497-210: Mobility Ramps 2.0: Adapting a Classic Design to New User Populations

Meeting Days/Time
Tuesdays/Thursdays from 11:25 am to 12:40 pm
Discount Ramps
Dan Chichester (ID) (dchichester@id.iit.edu) in consultation with faculty member having expertise in mechanical and materials engineering
Appropriate Majors
All interested students are welcome
Technological Innovation

Ramps are one of the oldest tools used by man. Originally, a ramp was a pile of dirt massed next to a cart or wagon. Wood, steel, aluminum and now in some rare cases fiberglass have all been used to improve ramps over time. A consistent theme related to ramps usage is that consumers want portable ramps that they can bring with them to overcome obstacles in their daily life.  Given our growing obesity, portable ramps need to carry more weight. At the same time, they need to weigh less so that they can be easily handled. Most importantly, consumers are highly cost sensitive, so the ramps need to cost less.

For example, as the population ages and physical limitations increase, portable ramps have become increasingly popular, which creates an opportunity to break the paradigm surrounding ramp design. Veterans and others of all ages with disabilities can also benefit from ramps and related accessibility technologies that improve mobility in a user-friendly and affordable way to enhance the quality of their daily lives and their participation in school and in the workforce.

There are over 90,000,000 single family homes in the U.S. and over 30,000,000 apartments and a small fraction of these are built to accommodate an aging or disabled population that can’t navigate stairs or move about homes as easily as they used to, even though they strive to remain active and independent. Additionally, safety is a bigger concern for the elderly as they fall more often, have less strength and also lose small motor skill capability.

Wheelchair access around homes and other structures is also a significant issue for the aged and disabled. While technology continues to build lighter, faster and more reliable power wheelchairs that enable people to go where they want to, the fact remains that steps, thresholds and curbs are significant impediments to achieving the level of mobility and access that seniors or disabled individuals desire.

Regarding the U.S. consumer market, all ramps substantially share the following attributes:

  • Made primarily of lightweight aluminum – steel is too heavy for consumer use and new materials like fiberglass cost too much
  • Represent either solid or folding designs
  • Style is rarely a key selling feature of the product – function first
  • A difficult purchase for a consumer as they typically have never purchased one before, and while they need it, they don’t understand how to select a ramp that will be safe (customers want shorter and lighter).
  • Cost is important in the buying process.

There are two primary U.S. manufacturers of consumer mobility ramps and many retailers who import low-end models from China. DiscountRamps.com (DRC) not only sells the U.S. manufactured products, but it imports both generic models and proprietary products that have been engineered to its unique specifications. This enables DRC to offer a good/better/best assortment and to be one of the country’s leading retailers of this product.

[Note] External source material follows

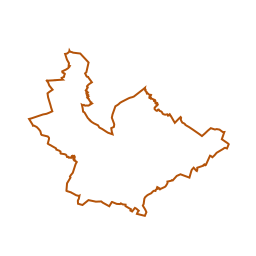 Tērvetes pag., Tervetes, Latvia, rotated 76°
{"feature_id": "27541924B26561514973338", "entity_name": "Tērvetes pag.", "entity_type": "district", "adm_level": 2, "iso_a3": "LVA", "parent_name": "Latvia", "parent_adm1": "Tervetes", "projection": "orthographic", "projection_center": [23.319, 56.485], "detail": "fine", "context": "isolated", "style": "outline", "palette": "amber", "viewbox_px": 256, "rotation_deg": 76, "n_neighbors": 0, "source": "geoboundaries", "source_scale": "gbopen_adm2", "svg_char_len": 5684}
<svg xmlns="http://www.w3.org/2000/svg" viewBox="0 0 256 256"><g transform="rotate(76 128 128)"><path d="M38.7,166.1L39.8,166.6L41.0,169.0L41.0,170.2L40.9,171.1L46.8,170.7L50.8,169.6L53.2,170.5L53.5,169.9L53.6,170.1L53.6,170.4L53.8,170.5L54.1,170.0L54.3,169.9L55.5,171.7L56.3,174.0L57.1,178.1L57.7,178.2L58.3,178.1L59.4,176.8L60.0,176.2L60.3,176.2L61.4,177.1L62.9,177.7L63.3,180.2L63.8,180.1L64.5,180.2L65.3,179.6L64.9,181.9L63.9,187.3L64.0,187.3L62.5,195.1L62.3,195.2L62.4,195.4L64.5,194.5L67.8,194.1L72.6,191.9L73.9,195.5L74.9,197.7L78.9,198.1L87.3,197.7L89.3,197.7L93.5,197.4L94.1,200.7L94.5,203.6L94.3,207.2L95.3,219.5L95.3,221.8L101.9,219.7L102.8,219.7L103.0,218.6L105.0,216.3L107.6,214.8L110.0,213.8L113.2,213.8L113.9,213.4L116.8,207.9L118.2,207.1L118.9,207.1L119.7,207.4L123.7,209.6L124.1,209.4L125.1,208.3L125.6,207.8L125.9,207.3L126.6,206.7L130.1,203.0L130.6,202.7L131.6,202.8L133.3,200.3L134.5,199.2L136.2,199.6L136.5,199.5L138.0,196.0L138.7,194.9L139.7,194.3L141.3,194.2L141.4,193.8L141.7,193.4L141.6,192.9L141.8,192.8L142.3,192.7L142.3,192.3L142.5,192.2L142.5,191.9L142.7,191.7L142.7,191.4L142.8,191.2L143.2,190.4L143.0,190.1L142.7,190.2L141.9,189.5L142.0,189.4L142.4,189.0L141.6,189.0L141.5,188.7L141.5,188.4L141.8,188.2L142.3,188.3L142.4,188.5L142.7,187.6L142.0,187.1L142.0,186.9L142.9,186.7L143.1,187.1L143.3,187.1L143.5,187.4L143.6,186.9L144.0,186.9L144.2,187.2L144.1,187.6L143.9,187.8L144.2,187.7L144.3,187.7L143.9,188.2L144.9,188.5L145.6,188.4L146.0,187.9L146.1,188.2L146.6,188.0L147.3,187.1L147.3,186.9L147.5,186.7L148.2,186.5L148.4,186.4L148.6,186.0L148.9,186.1L149.1,186.5L150.7,187.8L158.1,192.4L160.1,195.1L161.1,196.1L162.2,195.8L166.9,200.5L173.9,202.9L174.1,202.9L174.7,202.1L176.7,198.8L177.0,198.6L178.6,196.8L180.7,194.6L181.8,192.5L182.0,191.9L181.9,191.5L184.7,192.8L185.0,193.0L185.8,193.8L186.6,194.3L189.4,194.8L191.7,190.8L188.4,183.8L191.7,177.0L192.8,171.7L194.3,170.6L199.4,165.1L195.9,161.6L195.9,161.4L198.9,157.3L199.9,154.1L199.4,153.2L200.8,151.7L201.8,148.9L203.2,149.3L206.5,145.9L207.5,144.8L208.7,145.6L210.0,144.2L207.2,140.6L208.2,139.5L210.9,137.6L212.0,139.0L213.5,140.1L217.3,132.9L214.1,130.5L211.4,131.0L206.9,132.4L205.5,131.2L200.5,129.2L199.3,128.1L198.0,125.7L197.6,124.5L196.9,121.2L195.7,119.4L195.4,118.7L195.2,118.1L195.3,117.5L195.7,116.6L194.7,116.0L194.2,115.0L194.2,114.3L193.1,114.4L192.4,113.9L194.7,111.5L195.2,112.0L195.3,111.9L195.0,111.3L194.1,106.6L193.8,105.9L193.3,105.2L191.4,103.3L190.4,102.8L189.5,102.7L189.6,100.7L189.6,98.7L189.2,98.0L189.7,97.3L186.3,92.3L185.6,88.3L191.0,80.4L184.6,76.7L183.9,76.1L182.4,73.9L185.8,72.2L186.4,71.6L185.6,71.0L183.3,70.4L182.8,64.2L182.3,63.9L182.0,63.1L181.8,62.8L181.7,62.6L181.8,62.4L182.2,62.7L182.6,62.6L182.9,62.2L182.7,61.4L174.7,55.1L175.2,54.4L176.8,53.2L175.5,50.8L173.5,48.0L171.2,40.4L170.8,39.6L170.7,38.6L171.8,36.9L168.1,34.2L167.1,34.8L161.6,39.7L155.2,35.5L155.0,36.7L154.9,37.0L151.7,39.6L150.6,42.0L150.5,42.3L150.5,44.0L148.2,47.7L149.9,51.2L151.9,54.7L153.7,58.2L150.8,60.6L145.1,65.6L141.7,68.7L139.8,70.7L138.8,71.6L137.8,71.9L137.2,72.4L135.9,74.0L133.9,74.6L132.2,74.7L131.0,74.0L130.1,74.3L131.0,76.0L134.3,81.3L131.7,82.1L127.0,83.4L127.0,83.5L124.7,84.2L125.0,84.9L125.7,85.1L125.7,86.2L124.8,86.3L124.2,86.6L124.2,88.0L124.1,88.5L123.8,89.3L123.0,90.5L122.3,91.0L121.2,91.1L120.6,91.4L119.8,92.0L119.2,93.0L117.5,93.8L117.4,94.2L117.5,94.5L118.1,95.0L118.3,95.4L118.3,95.9L117.6,96.7L116.0,97.6L114.8,97.3L114.5,97.0L114.3,96.3L113.7,95.8L113.3,94.6L113.0,94.0L112.4,93.4L111.8,93.6L110.8,93.6L110.6,93.9L110.7,94.1L111.2,94.5L111.3,94.7L111.3,94.8L110.6,95.4L110.1,95.4L108.5,94.9L107.5,95.0L107.4,95.1L107.5,95.2L107.9,95.4L108.2,95.7L108.1,96.2L107.5,96.2L106.9,95.9L105.8,97.1L105.5,97.7L105.1,98.1L105.0,98.3L105.1,98.5L105.1,98.8L104.9,98.9L104.7,98.7L104.6,98.3L104.3,98.3L104.1,98.4L104.3,99.1L104.1,99.4L104.1,99.8L103.9,100.0L103.1,99.8L102.6,98.7L102.3,98.3L101.5,97.6L101.4,97.7L101.3,97.9L101.6,98.3L101.6,98.6L100.3,99.8L99.7,100.0L99.4,100.3L99.3,100.6L99.2,101.2L99.2,101.3L98.4,101.4L98.3,101.1L98.0,101.0L97.7,101.2L97.6,101.5L96.4,101.8L96.0,102.2L95.8,102.3L95.4,102.1L95.1,101.7L94.6,101.8L94.2,102.3L93.1,101.8L93.9,103.4L98.9,114.7L99.1,116.3L99.1,118.5L99.3,120.1L101.1,127.8L101.6,129.5L102.7,131.5L103.2,132.8L103.9,135.0L111.2,139.8L114.1,141.2L120.4,140.5L121.2,140.5L123.5,141.4L124.1,144.3L127.7,144.6L130.4,144.5L127.8,148.5L126.6,149.7L122.7,153.3L120.7,155.6L120.3,155.8L118.2,156.4L115.2,160.0L113.2,161.9L112.5,162.4L111.5,163.1L111.4,162.9L108.6,164.6L102.6,166.4L102.1,166.7L101.3,167.6L97.8,167.2L94.3,167.1L95.1,166.3L94.9,165.2L95.8,164.4L96.0,164.0L96.1,162.9L96.5,161.7L96.5,161.2L96.7,160.8L95.6,157.3L95.4,157.6L95.3,157.2L95.0,157.2L94.9,157.4L94.4,157.4L94.4,157.6L94.6,157.7L94.5,157.9L94.1,157.9L93.7,158.2L93.3,158.2L92.6,158.5L91.5,158.8L91.2,159.0L90.4,159.0L90.2,159.0L89.8,159.4L89.6,159.7L89.2,159.6L88.7,160.1L88.3,159.5L87.8,159.8L87.6,159.7L86.8,159.9L86.7,159.7L86.9,159.4L87.3,159.2L87.3,158.9L87.0,159.1L87.0,158.8L86.7,158.7L86.7,158.9L86.3,158.8L86.1,158.9L86.3,159.1L86.2,159.2L85.0,159.9L84.6,159.4L84.6,159.7L84.1,159.9L84.0,159.6L84.1,159.3L84.2,159.1L84.1,158.6L83.8,158.4L83.6,158.5L83.5,158.8L83.4,158.9L83.2,158.6L82.8,158.7L82.7,158.9L83.1,159.3L83.1,159.5L82.3,159.7L82.2,159.7L82.0,159.4L81.8,159.4L81.7,159.7L81.3,159.9L81.0,159.5L80.5,158.7L80.2,158.6L80.0,158.4L79.5,158.2L79.3,157.9L79.3,157.6L79.1,157.3L78.4,157.3L77.7,157.7L77.4,157.5L76.4,155.9L75.7,154.3L74.9,152.0L69.2,154.3L68.8,154.3L68.3,155.4L67.5,155.8L64.6,156.4L63.8,154.9L54.9,150.4L44.2,156.3L41.6,163.1L41.0,163.8L39.9,165.8L38.7,166.1Z" fill="none" stroke="#b45309" stroke-width="2"/></g></svg>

As the IPRO sponsor, DRC believes that there is an opportunity to revolutionize this market by developing a new type of portable mobility ramp for the North American market. Its vision is that the product will have the following attributes:

  • Lighter than any product on the market today without sacrificing load capacity
  • Style forward – break the paradigm that ramps have to be aluminum products almost exclusively in a silver color
  • Easier to handle then current ramps – large ramps typically don’t break down into small lightweight pieces that are easy to handle, carry or store
  • Easier to manufacture than current ramps are – no welding, easier materials to fabricate with, etc.
  • Fairly low price point so that this new product is financially viable for most consumers.

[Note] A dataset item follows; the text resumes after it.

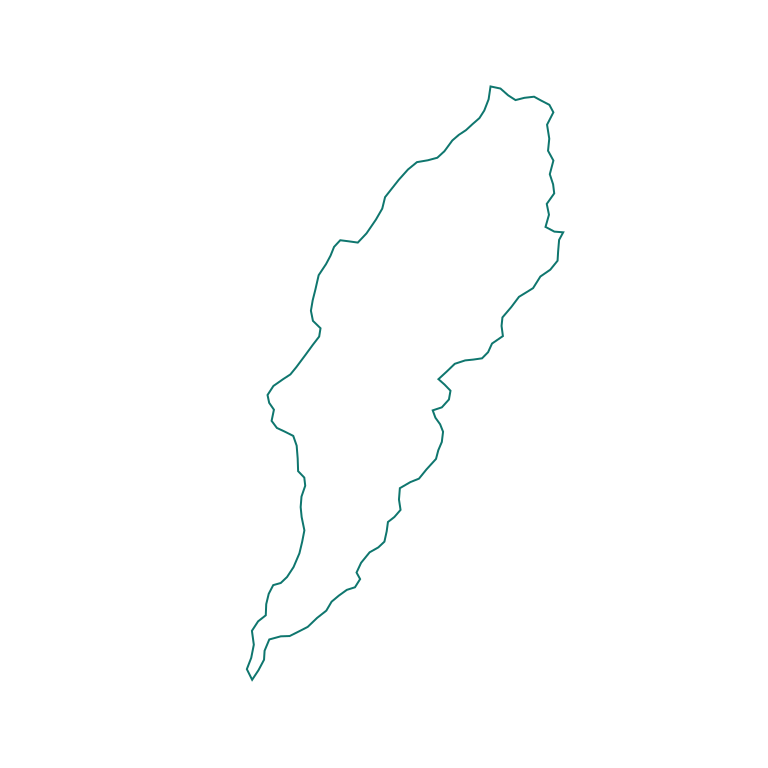 Nova Porteirinha, Minas Gerais, Brazil, rotated 205°
{"feature_id": "56859067B51855792689739", "entity_name": "Nova Porteirinha", "entity_type": "district", "adm_level": 2, "iso_a3": "BRA", "parent_name": "Brazil", "parent_adm1": "Minas Gerais", "projection": "robinson", "projection_center": [-43.277, -15.718], "detail": "fine", "context": "isolated", "style": "outline", "palette": "teal", "viewbox_px": 768, "rotation_deg": 205, "n_neighbors": 0, "source": "geoboundaries", "source_scale": "gbopen_adm2", "svg_char_len": 1959}
<svg xmlns="http://www.w3.org/2000/svg" viewBox="0 0 768 768"><g transform="rotate(205 384 384)"><path d="M413.2,698.7L409.5,686.2L408.7,674.2L409.9,665.3L413.5,657.2L417.0,648.7L421.5,641.4L425.0,633.6L427.6,620.6L431.3,611.6L438.8,605.3L447.9,599.0L452.9,588.6L456.9,575.4L459.5,564.4L462.0,553.8L459.7,542.2L460.8,529.6L463.5,513.2L467.5,501.1L476.6,498.3L484.4,495.8L487.2,487.2L486.7,477.7L487.2,468.2L489.2,455.0L486.1,440.6L484.0,429.7L481.2,419.5L475.1,411.2L465.1,407.7L462.8,399.6L465.1,389.3L467.5,377.1L470.6,362.2L472.9,353.1L477.4,345.9L483.4,335.5L484.9,324.8L480.1,318.4L472.9,314.2L470.3,303.1L462.5,298.9L454.0,298.9L444.3,298.6L437.1,291.2L430.8,280.1L425.0,268.7L416.7,265.5L412.4,258.5L411.2,247.1L407.5,237.2L402.4,228.6L394.3,217.7L391.5,206.5L389.1,194.8L388.6,179.9L390.3,168.1L393.5,160.0L399.4,154.9L399.8,145.1L397.7,134.7L393.4,124.4L397.8,115.7L399.4,104.5L391.8,92.7L388.6,79.7L387.8,67.6L378.5,60.2L376.8,71.6L376.2,83.4L379.5,91.8L380.0,104.0L370.9,111.7L363.0,115.7L356.8,123.5L350.5,131.6L345.8,143.7L340.5,154.2L339.5,164.6L335.5,173.1L330.7,181.7L324.4,187.5L323.2,197.1L329.2,201.5L329.2,212.3L325.9,225.4L320.1,233.5L317.0,241.3L319.3,251.6L322.1,260.6L318.4,267.8L315.8,276.9L321.6,285.6L325.6,296.3L318.6,306.3L312.3,313.0L309.4,324.6L305.2,338.1L306.8,346.9L307.1,355.9L310.3,365.7L316.1,371.2L323.2,375.2L328.7,380.7L321.7,387.3L318.6,397.4L320.9,406.0L328.7,409.0L336.7,411.4L332.4,421.8L328.4,432.2L320.4,439.7L313.5,443.8L306.0,448.7L303.1,456.8L303.2,466.3L296.5,477.7L302.0,486.3L304.8,494.4L301.2,507.4L298.5,520.1L293.7,527.3L289.4,533.9L287.7,547.5L281.6,557.9L278.8,569.1L282.2,577.7L286.2,588.6L285.7,597.2L294.0,594.1L304.0,594.6L306.0,607.1L312.6,616.0L310.3,628.7L315.1,636.4L322.4,644.2L324.9,658.1L333.9,664.7L337.9,676.2L345.8,687.9L345.3,701.8L352.1,706.9L361.6,707.3L369.4,707.8L377.7,702.7L384.8,696.9L393.5,698.1L403.3,701.0L413.2,698.7Z" fill="none" stroke="#0f766e" stroke-width="2"/></g></svg>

The IPRO team will research existing products on the market and how they are currently used by consumers. The team will develop insights that might make the product lighter through design and materials. The team will also explore opportunities to increase the functionality of the product by making it easier to handle and store. In addition, the team will consider ways to make the product more aesthetically pleasing. Finally, included in the specifications that it establishes for any design concepts, the team will aim to control the cost so that it is does not exceed 120 percent of the cost of existing products.